I had all this crap organized.  I was ready.  Then reality hit me in the face like a purse full of bricks.

So as we're going through security, Jon's bag tests positive for explosives.  Naturally they want to look inside and stuff inside tests positive for explosives.  (Obviously it just didn't occur to us to wipe down our stuff after playing with explosives.  We'll know better next time.  Un-bunch those panties TSA---this is just a joke.)  So then they sent for someone "official."  They used words like "interrogation" and told me not to have any physical contact with Jon.  Finally, it's determined Jon is in fact NOT a terrorist and we're free to go.

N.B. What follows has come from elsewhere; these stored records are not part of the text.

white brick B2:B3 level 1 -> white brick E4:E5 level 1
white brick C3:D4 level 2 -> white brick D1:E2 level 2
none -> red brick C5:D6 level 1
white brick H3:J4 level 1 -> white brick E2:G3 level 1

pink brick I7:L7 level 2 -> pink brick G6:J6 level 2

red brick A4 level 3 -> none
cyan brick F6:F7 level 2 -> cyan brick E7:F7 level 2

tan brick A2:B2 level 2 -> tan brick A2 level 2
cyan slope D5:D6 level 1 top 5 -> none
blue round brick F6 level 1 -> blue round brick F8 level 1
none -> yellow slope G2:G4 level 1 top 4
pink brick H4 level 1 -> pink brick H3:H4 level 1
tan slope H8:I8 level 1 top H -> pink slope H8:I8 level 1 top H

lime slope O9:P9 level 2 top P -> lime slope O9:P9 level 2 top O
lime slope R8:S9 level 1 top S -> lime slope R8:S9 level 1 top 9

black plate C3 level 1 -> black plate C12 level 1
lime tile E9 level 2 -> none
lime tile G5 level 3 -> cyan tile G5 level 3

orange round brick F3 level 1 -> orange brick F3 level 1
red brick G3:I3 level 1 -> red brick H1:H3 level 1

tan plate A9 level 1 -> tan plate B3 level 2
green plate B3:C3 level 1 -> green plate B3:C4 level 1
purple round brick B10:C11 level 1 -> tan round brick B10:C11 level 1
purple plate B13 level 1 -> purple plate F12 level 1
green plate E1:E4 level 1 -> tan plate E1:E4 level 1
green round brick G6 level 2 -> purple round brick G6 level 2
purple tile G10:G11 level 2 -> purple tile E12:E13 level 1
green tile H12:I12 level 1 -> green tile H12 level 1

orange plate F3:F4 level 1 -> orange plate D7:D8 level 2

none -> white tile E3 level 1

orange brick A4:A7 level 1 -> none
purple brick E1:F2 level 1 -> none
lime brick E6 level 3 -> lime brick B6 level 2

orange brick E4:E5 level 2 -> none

We make it to our departure gate with a few minutes to spare.  Just as it's time to board, they announce the flight is delayed for 30 minutes.  Then another 30 minutes, and another, and another, and another.  Turns out our plane's primary and secondary systems (not sure what they are, but they sound important) failed inspection and we were getting a new plane.

After about two and a half hours waiting to board, we are finally allowed onto the plane.  All the passengers are quick to buckle up so we can get this show on the road.  Then they tell us our second plane's smoke alarms aren't working and need to be fixed, but it'll only take 30-45 minutes.  (30-45 minutes really meant an hour and a half.)

So the smoke alarms are finally working and we're good to go.  Then they decide to change the flight crew.

We finally arrive at our destination four hours late.

For the next three and a half days we spent time with family.  It was nice to just relax and enjoy being outside in not-one-hundred-degree weather.  





On the day of our departure, we were nervous, but optimistic that things couldn't possibly be worse than our flight there.  But this is real life and poop happens.  Our first flight home was delayed, causing us to miss our connecting flight---despite our attempts to run to the gate with a backpack, a purse, a diaper bag, a carry on, a car seat, and Violet.  I'm not kidding, we missed it by 5 minutes.  FIVE MINUTES.  So, after an hour in a customer service line, we spent the night five hours in some Chicago hotel.

We finally made it home.  A day late and nine dollars short, because that's how much room service yogurt costs.

So, the moral of this story is, don't fly United.  And pack thousands of stickers, not hundreds.